Since the fundraising wasn’t linked to a specific acquisition, investors essentially had to make a call on whether they believe the various projects that the management intends to spend the money on will help improve earnings and lead to higher dividends down the road. According to a source, most of the projects won’t start to generate revenues until 2013.

In a statement issue yesterday morning, the A-Reit management company said the placement will give A-Reit greater financial capacity to capitalise on potential growth opportunities and will allow it to act more quickly when pursuing acquisitions of income-producing properties. The issue of new units should also help boost the liquidity in the counter, it said. As a result of the fundraising and after deploying the funds on the various projects, A-Reit’s leverage is expected to drop to 34.6% from 36.6%, leaving it with a bit more capacity to fund future projects by taking on additional debt.

Moody’s said in a note that the fundraising will support A-Reit’s current ratings. “The placement will improve A-Reit’s total borrowings/value of deposited properties to 32.1% from 36.6% as of 31 March 2012, pending the deployment of the gross proceeds for their intended use”, senior credit officer Alan Greene said. “As on-going projects are financed and completed through the year, debt to total assets is expected to increase again gradually to approximately 35%, which remains in line with its current A3 corporate family rating.”

In addition to the family rating, A-Reit has a senior unsecured debt rating of Baa1 (stable outlook) from Moody’s.
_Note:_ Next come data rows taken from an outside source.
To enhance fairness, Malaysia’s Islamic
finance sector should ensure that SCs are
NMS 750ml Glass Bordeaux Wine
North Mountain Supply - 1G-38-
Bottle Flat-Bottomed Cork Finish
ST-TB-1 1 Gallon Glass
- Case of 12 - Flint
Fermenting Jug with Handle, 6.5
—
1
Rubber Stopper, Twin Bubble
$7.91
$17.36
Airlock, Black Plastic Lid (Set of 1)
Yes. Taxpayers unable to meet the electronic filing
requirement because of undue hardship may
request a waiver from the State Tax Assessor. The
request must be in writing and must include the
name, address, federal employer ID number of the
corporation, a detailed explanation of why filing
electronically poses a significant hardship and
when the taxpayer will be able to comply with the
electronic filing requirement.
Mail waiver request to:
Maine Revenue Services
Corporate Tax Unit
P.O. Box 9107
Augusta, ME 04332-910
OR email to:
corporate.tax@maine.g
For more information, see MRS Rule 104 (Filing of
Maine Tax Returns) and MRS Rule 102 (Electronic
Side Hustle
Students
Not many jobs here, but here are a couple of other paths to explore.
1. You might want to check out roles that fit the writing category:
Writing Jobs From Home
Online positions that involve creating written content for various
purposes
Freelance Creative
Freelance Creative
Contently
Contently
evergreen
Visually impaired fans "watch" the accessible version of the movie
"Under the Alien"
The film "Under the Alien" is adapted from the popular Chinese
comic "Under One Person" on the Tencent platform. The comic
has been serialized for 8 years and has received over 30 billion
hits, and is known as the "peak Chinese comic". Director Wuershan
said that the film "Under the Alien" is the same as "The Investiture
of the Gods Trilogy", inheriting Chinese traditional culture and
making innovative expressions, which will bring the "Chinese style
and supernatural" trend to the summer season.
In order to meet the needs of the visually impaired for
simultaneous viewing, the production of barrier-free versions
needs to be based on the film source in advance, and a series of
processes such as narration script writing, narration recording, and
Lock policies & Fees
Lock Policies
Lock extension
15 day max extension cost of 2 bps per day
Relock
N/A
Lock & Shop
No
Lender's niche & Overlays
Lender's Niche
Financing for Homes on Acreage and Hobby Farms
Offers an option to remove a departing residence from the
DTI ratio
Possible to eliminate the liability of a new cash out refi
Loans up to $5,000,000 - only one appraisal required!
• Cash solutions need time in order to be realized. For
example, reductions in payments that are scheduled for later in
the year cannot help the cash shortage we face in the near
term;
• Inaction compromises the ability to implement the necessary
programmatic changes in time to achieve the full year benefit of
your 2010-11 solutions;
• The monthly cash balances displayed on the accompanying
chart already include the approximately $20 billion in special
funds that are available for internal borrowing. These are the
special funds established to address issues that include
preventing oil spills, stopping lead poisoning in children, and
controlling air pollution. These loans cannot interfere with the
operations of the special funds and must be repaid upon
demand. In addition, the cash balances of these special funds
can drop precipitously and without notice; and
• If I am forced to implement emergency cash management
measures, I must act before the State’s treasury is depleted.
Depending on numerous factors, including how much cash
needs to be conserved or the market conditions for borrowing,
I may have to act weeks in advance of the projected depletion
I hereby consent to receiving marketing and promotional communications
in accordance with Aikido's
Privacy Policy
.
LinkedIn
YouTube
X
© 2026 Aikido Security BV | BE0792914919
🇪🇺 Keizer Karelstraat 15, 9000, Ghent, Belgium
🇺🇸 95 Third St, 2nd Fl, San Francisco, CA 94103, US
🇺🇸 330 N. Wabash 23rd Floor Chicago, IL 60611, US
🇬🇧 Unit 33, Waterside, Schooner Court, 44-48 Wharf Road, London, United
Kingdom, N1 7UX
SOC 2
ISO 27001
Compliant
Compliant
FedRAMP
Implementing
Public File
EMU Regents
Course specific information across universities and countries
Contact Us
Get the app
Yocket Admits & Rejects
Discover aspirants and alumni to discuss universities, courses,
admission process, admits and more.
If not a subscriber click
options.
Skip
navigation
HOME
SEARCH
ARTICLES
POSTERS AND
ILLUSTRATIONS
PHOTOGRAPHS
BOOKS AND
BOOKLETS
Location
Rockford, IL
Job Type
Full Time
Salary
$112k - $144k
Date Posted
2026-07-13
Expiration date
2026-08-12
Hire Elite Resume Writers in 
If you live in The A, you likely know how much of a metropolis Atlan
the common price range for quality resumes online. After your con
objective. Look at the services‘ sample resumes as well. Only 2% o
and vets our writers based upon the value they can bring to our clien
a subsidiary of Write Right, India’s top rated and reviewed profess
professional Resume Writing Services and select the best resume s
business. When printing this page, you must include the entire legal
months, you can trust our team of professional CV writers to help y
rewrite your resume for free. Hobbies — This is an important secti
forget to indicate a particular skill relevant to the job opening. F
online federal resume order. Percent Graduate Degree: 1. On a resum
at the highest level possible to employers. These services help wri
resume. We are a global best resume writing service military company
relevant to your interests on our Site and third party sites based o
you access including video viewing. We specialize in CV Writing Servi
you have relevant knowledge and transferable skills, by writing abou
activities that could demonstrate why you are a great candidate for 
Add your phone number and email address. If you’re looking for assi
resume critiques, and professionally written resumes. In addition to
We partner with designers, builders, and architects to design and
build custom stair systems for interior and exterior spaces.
A-Reit said it will use approximately S$57 million of the net proceeds for asset enhancements at two existing properties; S$100.3 million for the construction of a new business park development and a built-to-suit facility; S$90 million to pay of the acquisition of a business space property in Shanghai; and S$46.5 million for general corporate purposes and working capital.

A-Reit was suspended from trading yesterday, but the stock has been on a rising trend since the beginning of this year, gaining 14.2%.